Ever elusive, Warhol claimed everyone he painted was “the same,” that there was “no profound reason” for doing the things he did, but his work speaks louder than his words. The Liz paintings were begun while Taylor was recovering from emergency surgery. Recalling the shooting in Dallas, he says, “I heard the news over the radio while I was alone painting in my studio. I don’t think I missed a stroke. That was the extent of my reaction.” Yet the most haunting of all Warhol’s multipart pictures, Jackie (The Week That Was), here identified only as The Week That Was, an awesome portrait not only of a woman but of a country, was painted within weeks of the assassination. Of Monroe’s death, Warhol remarked, “I wouldn’t have stopped her from killing herself.” Still, he began perhaps his most identifiable series of paintings just days after Marilyn’s August 5, 1962, suicide.

So while it may be tricky to say who these women were to Warhol, something he said about one of them provides a clue to what he was trying to do, and brings us closer to who they are to us: “As for whether it’s symbolical to paint Monroe in such violent colors—it’s beauty, and she’s beautiful and if something’s beautiful it’s pretty colors, that’s all. Or something.” It’s that something, that unidentifiable, intangible essence that Warhol nailed so uncannily. The something that lurks in history or hovers around celebrities. Whether Marilyn, with her fuzzy, vulnerable, tragic sexuality, or Jackie, so young in the White House, so dazed by grief, noble in mourning: an icon of grace in tragedy. Or Liz, who is comedy but more—the tragicomic survivor of alcoholism, excess, and ridiculous love; future champion of gay rights, warrior queen in the fight against AIDS. It’s interesting to think about why Warhol never painted Barbra Streisand. The painter Deborah Kass—who has, usually in Warhol’s style—thinks Streisand was “too much like Andy: too outside, immigrant, other, and too Jewish.”
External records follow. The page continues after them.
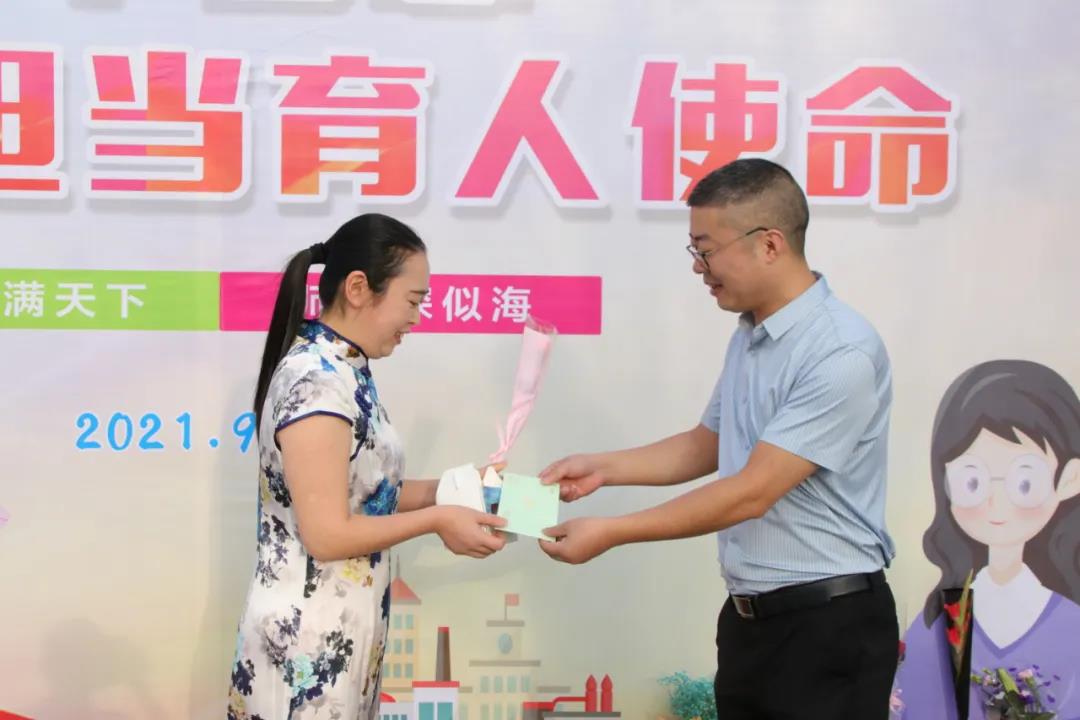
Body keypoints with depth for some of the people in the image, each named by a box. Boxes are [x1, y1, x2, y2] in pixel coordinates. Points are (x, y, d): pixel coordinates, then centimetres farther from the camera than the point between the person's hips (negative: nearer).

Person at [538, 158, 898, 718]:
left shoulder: (841, 353, -21)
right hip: (747, 616, 8)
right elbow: (705, 447, 20)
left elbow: (752, 493, -22)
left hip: (827, 626, -8)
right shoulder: (747, 336, 7)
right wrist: (603, 468, 7)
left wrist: (609, 534, -19)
The paintings in this exhibition exist in a fabulous place beyond words. After the hype, the undeniable fact of his painting remains. In that fact we see Warhol’s genius; you can hear the clang of history around him. The train of American art history—which had been speeding up ever since abstract expressionism, and had started lurching to and fro around Rauschenberg and Johns—leaps off the track and begins a new course, the one we’re on now, with Warhol. It’s hard to imagine where we’d be without him.

No painting in the history of art ever looked the way Warhol’s do. Those vibrating contrasts of intense, saturated, psychedelic chroma belong solely to him. Ditto the way he uses silkscreen. Other people have employed the technique, but not with all those marvelous, imperfect skid marks, overlaps, stops, and starts. Robert Pincus-Witten, this show’s canny curator, observes, “The language of approval comes through paint.” If so, then Warhol was “abnormal” insofar as he was a monster of freedom, willing to forgo that approval for his own “swishy” way of painting.